Comparison of NDCG-IA Values. We present the average NDCG-IA values of baseline implicit diversification and explicit diversification vis-a-vis Falcons, in the right part of Table 5. Of the total queries, 75 % fared well with diversification, 10 % were the same as the baseline and 15 % performed lower. Our explicit diversification techniques effectively captures the fine grained intents. For example, natural language processing applications captures diverse intents such as the linguistic translation process, linguistic topic, and artificial intelligence in our approach, while Falcons returns search results that repeat the single intent in the top-k results.

5.3 Discussion

Our comprehensive log-based and human-based evaluation includes domain-specific and generic ontologies. Our system demonstrated better performance in both settings using standard information retrieval measures, indicating the effectiveness of our framework, especially in multi-token queries. Relation among the keywords in the multi-token queries is effectively captured in our approach. All of our experiments presented in this section (for both multi-token and single-token queries) were found to be statistically significant using the Wilcoxon signed-rank test with p-value <0.0001. Our system’s effectiveness can be attributed to the following factors: (1) Co-occurrence is prevalent among multi-token queries (>50 % queries). (2) Contexts of concepts facilitate effective query interpretation. (3) Our search result diversification methods effectively captures fine-grained intents in top-k results for multi-token queries. As a result, our system seldom returns null or irrelevant results.

6 Conclusion

In this paper we present a novel and effective concept search framework that balances relevance and diversity. We propose to construct contexts for concepts, and use these contexts to (1) interpret user queries and (2) capture fine-grained search intents. The effectiveness of our context-based query interpretation and search result diversification techniques is demonstrated through a comprehensive evaluation against two concept search systems, BioPortal and Falcons. Our evaluation shows that our concept search framework significantly outperforms both systems on widely-used IR metrics.

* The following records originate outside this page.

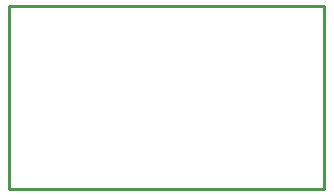
<source format=gko>
%FSLAX25Y25*%
%MOIN*%
G70*
G01*
G75*
G04 Layer_Color=16711935*
%ADD10R,0.03543X0.02756*%
%ADD11R,0.02756X0.03543*%
%ADD12R,0.03543X0.03150*%
%ADD13R,0.05906X0.05906*%
%ADD14R,0.08858X0.01969*%
%ADD15O,0.08858X0.01969*%
%ADD16C,0.01969*%
%ADD17C,0.00394*%
%ADD18R,0.05906X0.05906*%
%ADD19C,0.05906*%
%ADD20O,0.03937X0.07874*%
%ADD21O,0.03937X0.07874*%
%ADD22C,0.03150*%
%ADD23C,0.00787*%
%ADD24C,0.00984*%
%ADD25C,0.00591*%
%ADD26R,0.04343X0.03556*%
%ADD27R,0.03556X0.04343*%
%ADD28R,0.04343X0.03950*%
%ADD29R,0.06706X0.06706*%
%ADD30R,0.09658X0.02769*%
%ADD31O,0.09658X0.02769*%
%ADD32R,0.06706X0.06706*%
%ADD33C,0.06706*%
%ADD34O,0.04737X0.08674*%
%ADD35O,0.04737X0.08674*%
%ADD36C,0.03950*%
%ADD37C,0.01000*%
D37*
X305500Y314800D02*
X410500D01*
Y253800D02*
Y314800D01*
X305500Y253800D02*
X410500D01*
X305500D02*
Y314800D01*
M02*

</source>
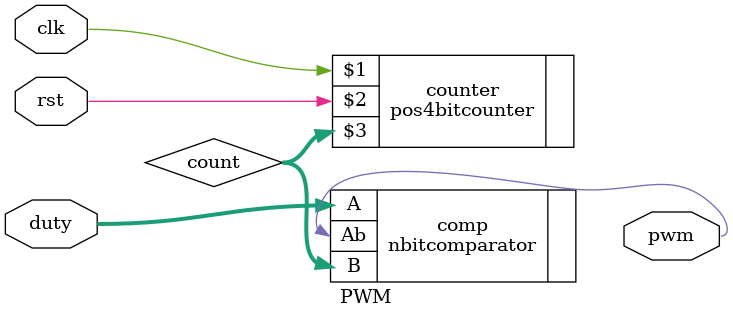
<source format=v>
`timescale 1ns / 1ps


module PWM(
    input clk,rst,
    input [3:0] duty,
    output pwm
    );
    
    wire [3:0] count;
    
    pos4bitcounter counter(clk,rst,count);
    nbitcomparator comp(.A(duty),.B(count),.Ab(pwm));
    
endmodule
</source>
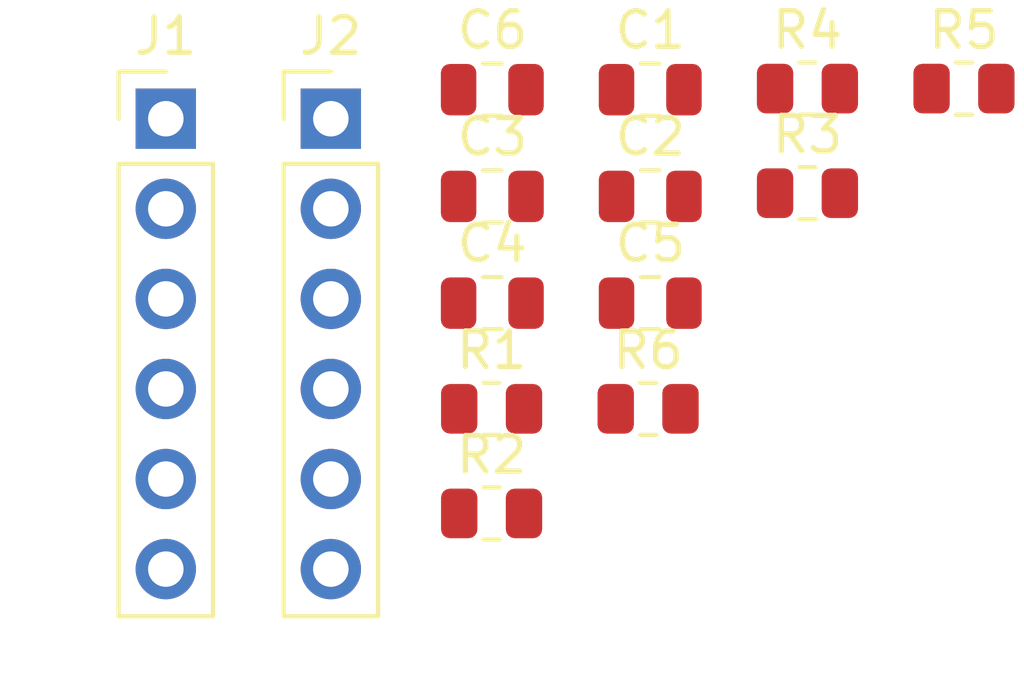
<source format=kicad_pcb>
(kicad_pcb (version 20211014) (generator pcbnew)

  (general
    (thickness 1.6)
  )

  (paper "A4")
  (layers
    (0 "F.Cu" signal)
    (31 "B.Cu" signal)
    (32 "B.Adhes" user "B.Adhesive")
    (33 "F.Adhes" user "F.Adhesive")
    (34 "B.Paste" user)
    (35 "F.Paste" user)
    (36 "B.SilkS" user "B.Silkscreen")
    (37 "F.SilkS" user "F.Silkscreen")
    (38 "B.Mask" user)
    (39 "F.Mask" user)
    (40 "Dwgs.User" user "User.Drawings")
    (41 "Cmts.User" user "User.Comments")
    (42 "Eco1.User" user "User.Eco1")
    (43 "Eco2.User" user "User.Eco2")
    (44 "Edge.Cuts" user)
    (45 "Margin" user)
    (46 "B.CrtYd" user "B.Courtyard")
    (47 "F.CrtYd" user "F.Courtyard")
    (48 "B.Fab" user)
    (49 "F.Fab" user)
    (50 "User.1" user)
    (51 "User.2" user)
    (52 "User.3" user)
    (53 "User.4" user)
    (54 "User.5" user)
    (55 "User.6" user)
    (56 "User.7" user)
    (57 "User.8" user)
    (58 "User.9" user)
  )

  (setup
    (pad_to_mask_clearance 0)
    (pcbplotparams
      (layerselection 0x00010fc_ffffffff)
      (disableapertmacros false)
      (usegerberextensions false)
      (usegerberattributes true)
      (usegerberadvancedattributes true)
      (creategerberjobfile true)
      (svguseinch false)
      (svgprecision 6)
      (excludeedgelayer true)
      (plotframeref false)
      (viasonmask false)
      (mode 1)
      (useauxorigin false)
      (hpglpennumber 1)
      (hpglpenspeed 20)
      (hpglpendiameter 15.000000)
      (dxfpolygonmode true)
      (dxfimperialunits true)
      (dxfusepcbnewfont true)
      (psnegative false)
      (psa4output false)
      (plotreference true)
      (plotvalue true)
      (plotinvisibletext false)
      (sketchpadsonfab false)
      (subtractmaskfromsilk false)
      (outputformat 1)
      (mirror false)
      (drillshape 1)
      (scaleselection 1)
      (outputdirectory "")
    )
  )

  (net 0 "")
  (net 1 "Net-(C1-Pad1)")
  (net 2 "Net-(C1-Pad2)")
  (net 3 "Net-(C2-Pad1)")
  (net 4 "Net-(C2-Pad2)")
  (net 5 "Net-(C3-Pad1)")
  (net 6 "Net-(C3-Pad2)")
  (net 7 "Net-(C4-Pad1)")
  (net 8 "Net-(C4-Pad2)")
  (net 9 "Net-(C5-Pad1)")
  (net 10 "Net-(C5-Pad2)")
  (net 11 "Net-(C6-Pad1)")
  (net 12 "Net-(C6-Pad2)")

  (footprint "Capacitor_SMD:C_0805_2012Metric" (layer "F.Cu") (at 141.6 66.51))

  (footprint "Connector_PinHeader_2.54mm:PinHeader_1x06_P2.54mm_Vertical" (layer "F.Cu") (at 137.05 64.32))

  (footprint "Resistor_SMD:R_0805_2012Metric" (layer "F.Cu") (at 150.48 66.42))

  (footprint "Resistor_SMD:R_0805_2012Metric" (layer "F.Cu") (at 150.48 63.47))

  (footprint "Resistor_SMD:R_0805_2012Metric" (layer "F.Cu") (at 141.58 75.45))

  (footprint "Capacitor_SMD:C_0805_2012Metric" (layer "F.Cu") (at 146.05 69.52))

  (footprint "Capacitor_SMD:C_0805_2012Metric" (layer "F.Cu") (at 146.05 63.5))

  (footprint "Resistor_SMD:R_0805_2012Metric" (layer "F.Cu") (at 141.58 72.5))

  (footprint "Capacitor_SMD:C_0805_2012Metric" (layer "F.Cu") (at 141.6 63.5))

  (footprint "Resistor_SMD:R_0805_2012Metric" (layer "F.Cu") (at 154.89 63.47))

  (footprint "Resistor_SMD:R_0805_2012Metric" (layer "F.Cu") (at 145.99 72.5))

  (footprint "Capacitor_SMD:C_0805_2012Metric" (layer "F.Cu") (at 141.6 69.52))

  (footprint "Capacitor_SMD:C_0805_2012Metric" (layer "F.Cu") (at 146.05 66.51))

  (footprint "Connector_PinHeader_2.54mm:PinHeader_1x06_P2.54mm_Vertical" (layer "F.Cu") (at 132.4 64.32))

)

</source>
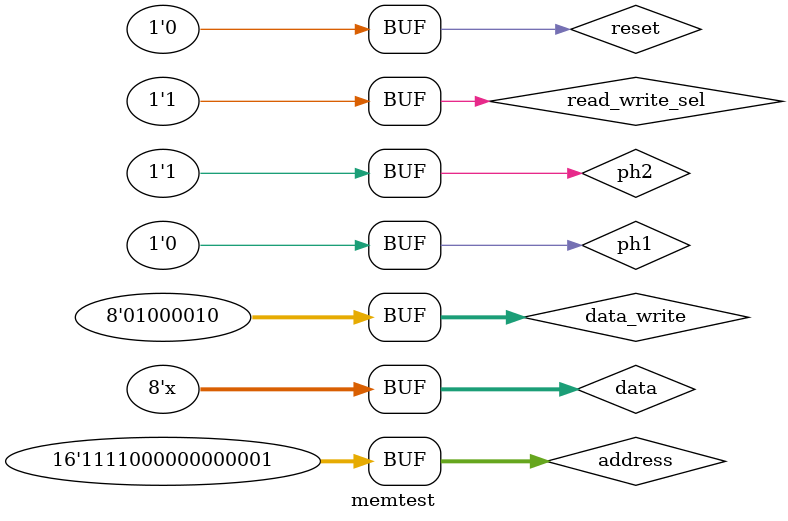
<source format=v>

`timescale 1 ns / 1 ps

module memtest;
  reg ph1, ph2, reset, read_write_sel;
  reg [15:0] address;
  reg [7:0] data_write;
  
  wire [7:0] data;
  
  mem mem(ph1, ph2, reset, address, data, read_write_sel);
  
  assign data = (read_write_sel) ? 8'bz : data_write;
  
  always begin
    ph1 <= 1; #1; ph1 <= 0; #1;
  end
    always begin
    ph2 <= 0; #1; ph2 <= 1; #1;
  end
  
  initial begin
    address = 16'b0; reset = 0; read_write_sel = 0;
    data_write = 8'h42;
    #10;
    read_write_sel = 1;
    #2;
    address = 16'b1;
    #1
    address = 16'b0;
    #3;
    address = 16'hfffd;
    #4;
    address = 16'hf000;
    #4;
    address = 16'hf001;
  end
endmodule

</source>
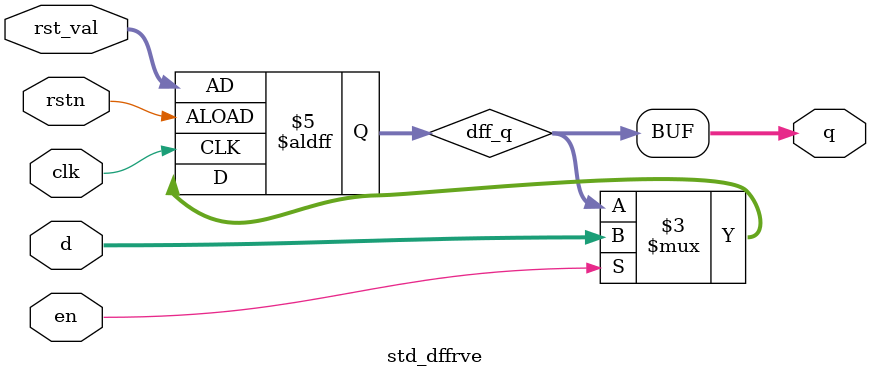
<source format=v>
module std_dffrve (
	clk,
	rstn,
	rst_val,
	en,
	d,
	q
);
	parameter WIDTH = 8;
	input clk;
	input rstn;
	input [WIDTH - 1:0] rst_val;
	input en;
	input [WIDTH - 1:0] d;
	output wire [WIDTH - 1:0] q;
	reg [WIDTH - 1:0] dff_q;
	always @(posedge clk or negedge rstn)
		if (~rstn)
			dff_q <= rst_val;
		else if (en)
			dff_q <= d;
	assign q = dff_q;
endmodule

</source>
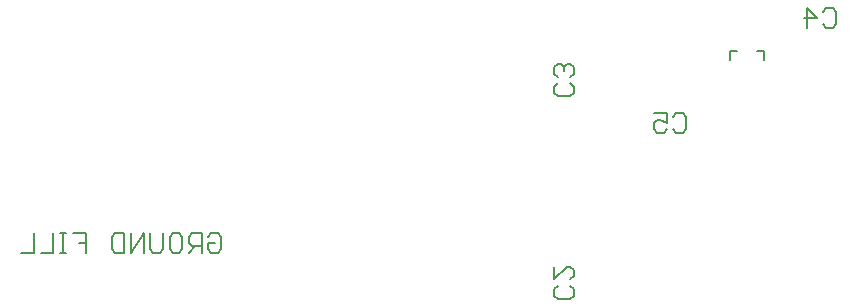
<source format=gbo>
G75*
G70*
%OFA0B0*%
%FSLAX24Y24*%
%IPPOS*%
%LPD*%
%AMOC8*
5,1,8,0,0,1.08239X$1,22.5*
%
%ADD10C,0.0060*%
D10*
X012143Y018443D02*
X012570Y018443D01*
X012570Y019084D01*
X013215Y019084D02*
X013215Y018443D01*
X012788Y018443D01*
X013431Y018443D02*
X013645Y018443D01*
X013538Y018443D02*
X013538Y019084D01*
X013645Y019084D02*
X013431Y019084D01*
X013862Y019084D02*
X014289Y019084D01*
X014289Y018443D01*
X014289Y018763D02*
X014076Y018763D01*
X015151Y018550D02*
X015151Y018977D01*
X015258Y019084D01*
X015578Y019084D01*
X015578Y018443D01*
X015258Y018443D01*
X015151Y018550D01*
X015796Y018443D02*
X015796Y019084D01*
X016223Y019084D02*
X015796Y018443D01*
X016223Y018443D02*
X016223Y019084D01*
X016440Y019084D02*
X016440Y018550D01*
X016547Y018443D01*
X016761Y018443D01*
X016867Y018550D01*
X016867Y019084D01*
X017085Y018977D02*
X017192Y019084D01*
X017405Y019084D01*
X017512Y018977D01*
X017512Y018550D01*
X017405Y018443D01*
X017192Y018443D01*
X017085Y018550D01*
X017085Y018977D01*
X017729Y018977D02*
X017729Y018763D01*
X017836Y018657D01*
X018156Y018657D01*
X017943Y018657D02*
X017729Y018443D01*
X018156Y018443D02*
X018156Y019084D01*
X017836Y019084D01*
X017729Y018977D01*
X018374Y018977D02*
X018481Y019084D01*
X018694Y019084D01*
X018801Y018977D01*
X018801Y018550D01*
X018694Y018443D01*
X018481Y018443D01*
X018374Y018550D01*
X018374Y018763D01*
X018587Y018763D01*
X029911Y017975D02*
X029911Y017548D01*
X030338Y017975D01*
X030445Y017975D01*
X030552Y017869D01*
X030552Y017655D01*
X030445Y017548D01*
X030445Y017331D02*
X030552Y017224D01*
X030552Y017011D01*
X030445Y016904D01*
X030018Y016904D01*
X029911Y017011D01*
X029911Y017224D01*
X030018Y017331D01*
X033336Y022443D02*
X033229Y022550D01*
X033229Y022763D01*
X033336Y022870D01*
X033443Y022870D01*
X033656Y022763D01*
X033656Y023084D01*
X033229Y023084D01*
X033336Y022443D02*
X033550Y022443D01*
X033656Y022550D01*
X033874Y022550D02*
X033981Y022443D01*
X034194Y022443D01*
X034301Y022550D01*
X034301Y022977D01*
X034194Y023084D01*
X033981Y023084D01*
X033874Y022977D01*
X035771Y024853D02*
X035771Y025173D01*
X035991Y025173D01*
X036671Y025173D02*
X036891Y025173D01*
X036891Y024853D01*
X038336Y025943D02*
X038336Y026584D01*
X038656Y026263D01*
X038229Y026263D01*
X038874Y026050D02*
X038981Y025943D01*
X039194Y025943D01*
X039301Y026050D01*
X039301Y026477D01*
X039194Y026584D01*
X038981Y026584D01*
X038874Y026477D01*
X030552Y024619D02*
X030552Y024405D01*
X030445Y024298D01*
X030445Y024081D02*
X030552Y023974D01*
X030552Y023761D01*
X030445Y023654D01*
X030018Y023654D01*
X029911Y023761D01*
X029911Y023974D01*
X030018Y024081D01*
X030018Y024298D02*
X029911Y024405D01*
X029911Y024619D01*
X030018Y024725D01*
X030124Y024725D01*
X030231Y024619D01*
X030231Y024512D01*
X030231Y024619D02*
X030338Y024725D01*
X030445Y024725D01*
X030552Y024619D01*
M02*

</source>
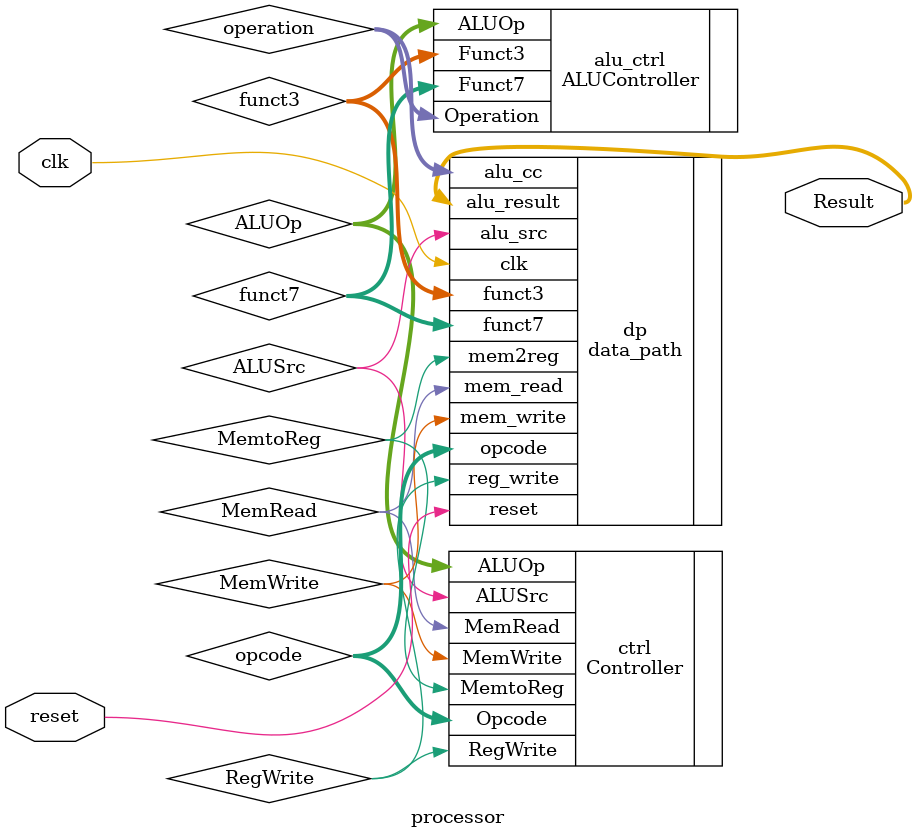
<source format=v>
`timescale 1ns / 1ps


module processor(clk, reset, Result);
    input clk, reset;
    output [31:0] Result;
    
    wire RegWrite, ALUSrc, MemtoReg, MemRead, MemWrite;
    wire [1:0] ALUOp;
    wire [6:0] opcode, funct7;
    wire [2:0] funct3;
    wire [3:0] operation;
    
    Controller ctrl (.Opcode(opcode), .ALUSrc(ALUSrc), .MemtoReg(MemtoReg), .RegWrite(RegWrite), 
                    .MemRead(MemRead), .MemWrite(MemWrite), .ALUOp(ALUOp));
    
    ALUController alu_ctrl (.ALUOp(ALUOp), .Funct7(funct7), .Funct3(funct3), .Operation(operation));
    
    data_path dp (.clk(clk), .reset(reset),
                  .reg_write(RegWrite), .mem2reg(MemtoReg), .alu_src(ALUSrc), .mem_read(MemRead), .mem_write(MemWrite),
                  .alu_cc(operation),
                  .funct7(funct7), .funct3(funct3), .opcode(opcode), .alu_result(Result));
                  
endmodule

</source>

Our work opens up several directions for further research. Our approach of explicit query interpretation can be improved by incorporating user involvement in the customization of the search. Our explicit diversification formulation can be improved by using proportionality-based optimization techniques. Finally, implementing the applicability of concept search in applications such as ontology population may be useful.